Zo valt goed in te zien dat de impact kan afnemen als (P x Ax T) daalt, oftewel als de bevolking krimpt, en/of de welvaart (bbp) daalt en/of de eco-efficiency T sterk verbetert, en wel sterker dan A en P groeien. De realiteit is tot nu toe dat P en A beide groeien, en dat T geweldig verbetert, maar de groei van P en A voor de meeste impacts niet goed kan bijbenen. Dan komt de druppel-emmer-tragiek: elke nieuwe druppel die in een al volle emmer valt mag dan kleiner zijn dan de vorige (door de verbeterende eco-efficiency T), de emmer wordt toch voller dan wel blijft overstromen. Duidelijk is dan ook dat de impacts veel makkelijker naar beneden te brengen zijn als de bevolking minder hard groeit of krimpt en/of de economie minder hard groeit of krimpt.

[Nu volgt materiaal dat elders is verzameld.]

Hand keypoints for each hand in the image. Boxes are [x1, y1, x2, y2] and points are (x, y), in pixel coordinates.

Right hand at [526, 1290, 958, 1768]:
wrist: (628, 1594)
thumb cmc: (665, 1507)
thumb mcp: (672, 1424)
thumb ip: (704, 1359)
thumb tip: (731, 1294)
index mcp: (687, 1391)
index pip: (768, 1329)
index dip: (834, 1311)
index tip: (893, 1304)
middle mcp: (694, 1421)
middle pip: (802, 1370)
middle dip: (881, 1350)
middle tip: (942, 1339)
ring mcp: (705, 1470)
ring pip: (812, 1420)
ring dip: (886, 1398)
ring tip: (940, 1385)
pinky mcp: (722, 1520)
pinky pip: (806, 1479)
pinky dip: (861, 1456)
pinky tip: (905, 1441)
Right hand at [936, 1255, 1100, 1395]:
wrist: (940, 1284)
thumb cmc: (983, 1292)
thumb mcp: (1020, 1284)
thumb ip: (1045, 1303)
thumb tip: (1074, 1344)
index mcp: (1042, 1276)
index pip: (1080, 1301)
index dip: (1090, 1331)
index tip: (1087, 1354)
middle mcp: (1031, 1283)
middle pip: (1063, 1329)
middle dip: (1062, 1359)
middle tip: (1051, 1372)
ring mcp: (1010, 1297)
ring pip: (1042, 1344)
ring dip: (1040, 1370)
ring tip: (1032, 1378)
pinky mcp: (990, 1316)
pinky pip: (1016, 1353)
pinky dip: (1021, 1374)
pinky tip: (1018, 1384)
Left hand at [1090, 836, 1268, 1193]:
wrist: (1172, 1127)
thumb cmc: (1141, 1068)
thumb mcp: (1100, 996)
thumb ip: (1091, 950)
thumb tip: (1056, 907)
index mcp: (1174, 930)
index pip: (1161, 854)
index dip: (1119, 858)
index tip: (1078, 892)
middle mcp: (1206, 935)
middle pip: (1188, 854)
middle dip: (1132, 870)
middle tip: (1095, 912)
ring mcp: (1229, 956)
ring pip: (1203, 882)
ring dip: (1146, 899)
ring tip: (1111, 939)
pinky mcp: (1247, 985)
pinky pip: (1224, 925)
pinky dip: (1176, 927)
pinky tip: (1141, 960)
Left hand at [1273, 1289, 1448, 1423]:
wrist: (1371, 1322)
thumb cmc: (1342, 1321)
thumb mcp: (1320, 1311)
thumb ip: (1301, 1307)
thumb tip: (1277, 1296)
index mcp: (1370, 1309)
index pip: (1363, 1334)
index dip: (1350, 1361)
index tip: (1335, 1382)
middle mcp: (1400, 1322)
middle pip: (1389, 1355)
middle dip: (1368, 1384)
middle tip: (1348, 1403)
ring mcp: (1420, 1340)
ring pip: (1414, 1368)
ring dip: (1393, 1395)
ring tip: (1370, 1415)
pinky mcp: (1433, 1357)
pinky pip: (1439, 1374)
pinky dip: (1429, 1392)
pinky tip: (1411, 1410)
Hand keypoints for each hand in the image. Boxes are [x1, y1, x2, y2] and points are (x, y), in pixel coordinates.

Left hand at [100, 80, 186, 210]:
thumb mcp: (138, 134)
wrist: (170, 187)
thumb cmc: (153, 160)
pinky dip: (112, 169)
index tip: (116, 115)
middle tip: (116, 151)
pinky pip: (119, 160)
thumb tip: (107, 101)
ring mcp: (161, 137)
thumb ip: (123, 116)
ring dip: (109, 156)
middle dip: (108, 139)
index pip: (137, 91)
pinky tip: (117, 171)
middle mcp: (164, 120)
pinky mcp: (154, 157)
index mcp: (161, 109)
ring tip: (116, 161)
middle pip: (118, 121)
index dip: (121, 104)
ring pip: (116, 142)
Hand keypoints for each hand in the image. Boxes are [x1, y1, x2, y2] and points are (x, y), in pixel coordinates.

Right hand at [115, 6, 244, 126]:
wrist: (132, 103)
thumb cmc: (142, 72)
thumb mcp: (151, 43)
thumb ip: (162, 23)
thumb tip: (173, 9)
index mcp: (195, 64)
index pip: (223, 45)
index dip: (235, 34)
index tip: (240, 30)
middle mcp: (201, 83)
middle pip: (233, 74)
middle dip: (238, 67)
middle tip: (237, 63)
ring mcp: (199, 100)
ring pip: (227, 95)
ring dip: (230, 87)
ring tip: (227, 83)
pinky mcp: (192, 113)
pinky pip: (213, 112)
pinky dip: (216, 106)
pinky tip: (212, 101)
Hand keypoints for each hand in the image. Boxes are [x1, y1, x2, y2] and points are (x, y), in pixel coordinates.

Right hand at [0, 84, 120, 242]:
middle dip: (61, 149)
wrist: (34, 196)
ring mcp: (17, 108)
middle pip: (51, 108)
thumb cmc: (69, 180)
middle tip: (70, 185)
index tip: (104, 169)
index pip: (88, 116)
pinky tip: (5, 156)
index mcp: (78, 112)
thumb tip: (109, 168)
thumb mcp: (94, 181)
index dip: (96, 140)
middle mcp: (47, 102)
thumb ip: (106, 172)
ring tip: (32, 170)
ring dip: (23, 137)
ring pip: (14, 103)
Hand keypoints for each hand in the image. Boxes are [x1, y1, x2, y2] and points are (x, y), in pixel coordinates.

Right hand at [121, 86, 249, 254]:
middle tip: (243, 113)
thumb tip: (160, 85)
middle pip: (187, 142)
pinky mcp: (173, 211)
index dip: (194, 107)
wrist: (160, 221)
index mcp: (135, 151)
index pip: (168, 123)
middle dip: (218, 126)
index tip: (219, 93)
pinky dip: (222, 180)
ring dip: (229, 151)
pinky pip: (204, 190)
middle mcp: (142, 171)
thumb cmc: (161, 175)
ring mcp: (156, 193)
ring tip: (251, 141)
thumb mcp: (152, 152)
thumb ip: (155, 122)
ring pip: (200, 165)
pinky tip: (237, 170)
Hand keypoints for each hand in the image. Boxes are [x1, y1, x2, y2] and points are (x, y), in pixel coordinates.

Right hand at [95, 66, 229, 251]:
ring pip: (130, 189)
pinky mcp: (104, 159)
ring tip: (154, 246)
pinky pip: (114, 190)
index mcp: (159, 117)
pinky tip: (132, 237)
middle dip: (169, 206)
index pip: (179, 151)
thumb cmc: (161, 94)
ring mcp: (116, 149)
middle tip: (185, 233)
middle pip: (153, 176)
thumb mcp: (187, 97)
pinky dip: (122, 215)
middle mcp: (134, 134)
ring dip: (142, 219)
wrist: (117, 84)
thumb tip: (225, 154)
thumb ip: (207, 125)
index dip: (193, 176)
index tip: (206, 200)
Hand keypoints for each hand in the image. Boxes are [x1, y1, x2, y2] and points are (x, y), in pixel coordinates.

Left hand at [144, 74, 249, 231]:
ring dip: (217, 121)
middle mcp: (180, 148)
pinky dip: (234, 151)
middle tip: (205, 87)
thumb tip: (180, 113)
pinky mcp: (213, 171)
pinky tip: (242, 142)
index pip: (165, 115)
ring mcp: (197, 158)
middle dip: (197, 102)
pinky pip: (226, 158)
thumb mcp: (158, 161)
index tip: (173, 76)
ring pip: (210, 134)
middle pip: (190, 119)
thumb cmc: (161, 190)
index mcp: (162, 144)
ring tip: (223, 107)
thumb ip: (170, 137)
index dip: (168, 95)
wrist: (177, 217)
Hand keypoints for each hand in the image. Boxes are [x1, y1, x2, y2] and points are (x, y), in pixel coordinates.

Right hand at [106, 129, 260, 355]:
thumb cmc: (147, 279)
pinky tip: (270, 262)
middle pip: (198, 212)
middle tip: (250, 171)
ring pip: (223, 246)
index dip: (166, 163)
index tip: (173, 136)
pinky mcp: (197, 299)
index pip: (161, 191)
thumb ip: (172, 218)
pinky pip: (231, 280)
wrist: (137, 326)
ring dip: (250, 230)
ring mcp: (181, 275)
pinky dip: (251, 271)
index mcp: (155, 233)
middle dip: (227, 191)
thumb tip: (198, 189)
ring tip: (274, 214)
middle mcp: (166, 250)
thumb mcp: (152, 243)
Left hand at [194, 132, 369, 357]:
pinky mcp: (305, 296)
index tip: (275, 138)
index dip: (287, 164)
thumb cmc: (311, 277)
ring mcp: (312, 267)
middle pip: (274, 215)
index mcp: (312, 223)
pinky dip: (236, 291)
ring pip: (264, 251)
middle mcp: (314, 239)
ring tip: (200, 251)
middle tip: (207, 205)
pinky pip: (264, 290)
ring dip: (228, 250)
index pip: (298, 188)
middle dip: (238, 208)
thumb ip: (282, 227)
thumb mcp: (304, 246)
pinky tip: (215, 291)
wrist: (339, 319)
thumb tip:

Het is dus een kwestie van prioriteiten en van risico’s. Wat hebben we liever: een groeiende economie met het risico dat de T niet snel genoeg verbetert om de impacts op de planeet genoeg terug te brengen? Of de garantie dat we binnen de planetary boundaries komen, met het risico dat de economie niet, of niet zo snel, groeit? En als we, zoals vaak wordt beweerd (vooral ook door ecomodernisten), vooral op de technologie moeten vertrouwen, dan zouden juist zij er toch op moeten durven vertrouwen dat bij ‘Planet First!’ de economie nog verder kan groeien?

Persoonlijk geloof ik niet dat er nog veel groei overblijft als we primaat geven aan de bescherming van onze planeet, maar dat moet dan maar de prijs zijn die we voor prioriteit voor de Aarde moeten betalen (en waarvoor de rekening door inkomens- en vermogensbeleid vooral zou moeten landen bij de rijkeren). Maar bij uitstek de technologie- en groeigelovigen zouden deze strategie moeten durven omarmen. Dat ze dat niet doen lijkt me een teken dat ze misschien zelf de drogreden ‘groei is nodig om de planeet te redden’ niet geloven, of toch niet zoveel prioriteit hechten aan behoud van natuur en milieu als ze beweren.